Jazz composition and music history professor Edward Green discusses Duke Ellington with Dr. Douglas Groothuis in the extended interview Delighting in The Duke, available to read here. Dr. Green is a renowned Duke Ellington connoisseur, having written an Editor’s Introduction to The Cambridge Companion to Duke Ellington.
Later this month, Professor Green’s orchestral suite Music for Shakespeare will be performed in Buenos Aires, Argentina and Asuncion, Paraguay under the baton of Francisco Varela.
Jazz Arts faculty member and alumnus Ron Carter (MM ’61, HonDMA ’98) shares his thoughts on what he wants his students to learn from him, playing with Miles Davis, and the evolution of jazz in an interview with WhatsUpNewp, an independent publication in Newport, RI.
“One of the things I hope [MSM] students get from me as a person – I’m concerned with humanity; I’m concerned with the next guy getting a fair shot at whatever the apple is; I’m concerned about the status of our country today and I hope that they pick that up in our lessons that I do not just cover bass, but our living in general.”
Read the full article here.
Jazz faculty member Regina Carter and alumna Linda May Han Oh (MM ’08, Jazz Double Bass) are featured in Vanity Fair‘s ‘Sisters of Swing’ article alongside fourteen other women “reshaping” the jazz world today.
Regina, a recipient of both the MacArthur and Doris Duke awards, has been widely hailed for her mastery of her instrument and her drive to expand its possibilities.
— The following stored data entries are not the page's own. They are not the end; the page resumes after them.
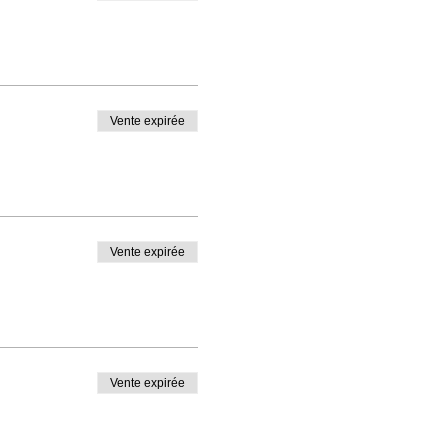
Vente expirée
Vente expirée
Vente expirée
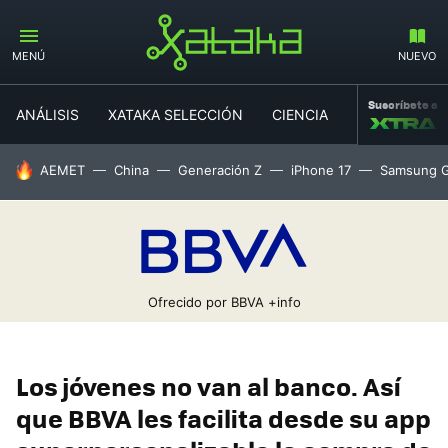
MENÚ
NUEVO
Suscríbete a
ANÁLISIS
XATAKA SELECCIÓN
CIENCIA
MOVILIDAD
HOY SE HABLA DE
AEMET
China
Generación Z
iPhone 17
Samsung G
Ofrecido por BBVA
+info
Los jóvenes no van al banco. Así
que BBVA les facilita desde su app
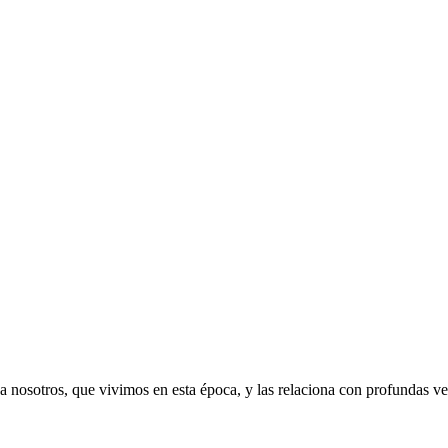
 a nosotros, que vivimos en esta época, y las relaciona con profundas v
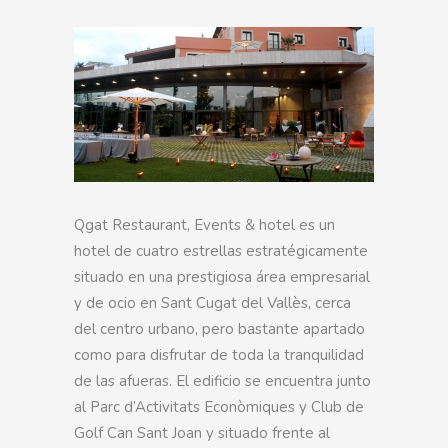
Qgat Restaurant, Events & hotel es un
hotel de cuatro estrellas estratégicamente
situado en una prestigiosa área empresarial
y de ocio en Sant Cugat del Vallès, cerca
del centro urbano, pero bastante apartado
como para disfrutar de toda la tranquilidad
de las afueras. El edificio se encuentra junto
al Parc d’Activitats Econòmiques y Club de
Golf Can Sant Joan y situado frente al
See her website for more information.
Linda studied with Jay Anderson, John Riley, Phil Markowitz, Dave Liebman, and Rodney Jones during her studies at MSM, and is currently performing all over the globe. See her website for more information.
Photos of Regina Carter (left) and Linda May Han Oh (right) by Philip Montgomery for Vanity Fair.
Jazz Arts alumnus Jon Snell (MM ’17, Jazz Piano) is featured in the July edition of Stay Thirsty Magazine as a “Spotlight Artist”. As a current member of the Precollege faculty, Snell teaches courses in jazz theory and ear training, as well as coaches a student quintet.
Learn more about Jon and hear one of his compositions here.
In a press release, University of California at Los Angeles announced that MSM Artistic Advisory Board member Terence Blanchard (HonDMA ’17) has been named the first Kenny Burrell Chair in Jazz Studies at the UCLA Herb Alpert School of Music. “Terence’s accomplishments are impressive and astounding for their range,” said school of music Dean Judith Smith, who initiated the creation of the chair in 2016. “His commitment to educating the next generation of jazz artists and his devotion to illuminating social justice issues through his music embody our UCLA values and align with the mission of our global jazz studies program.”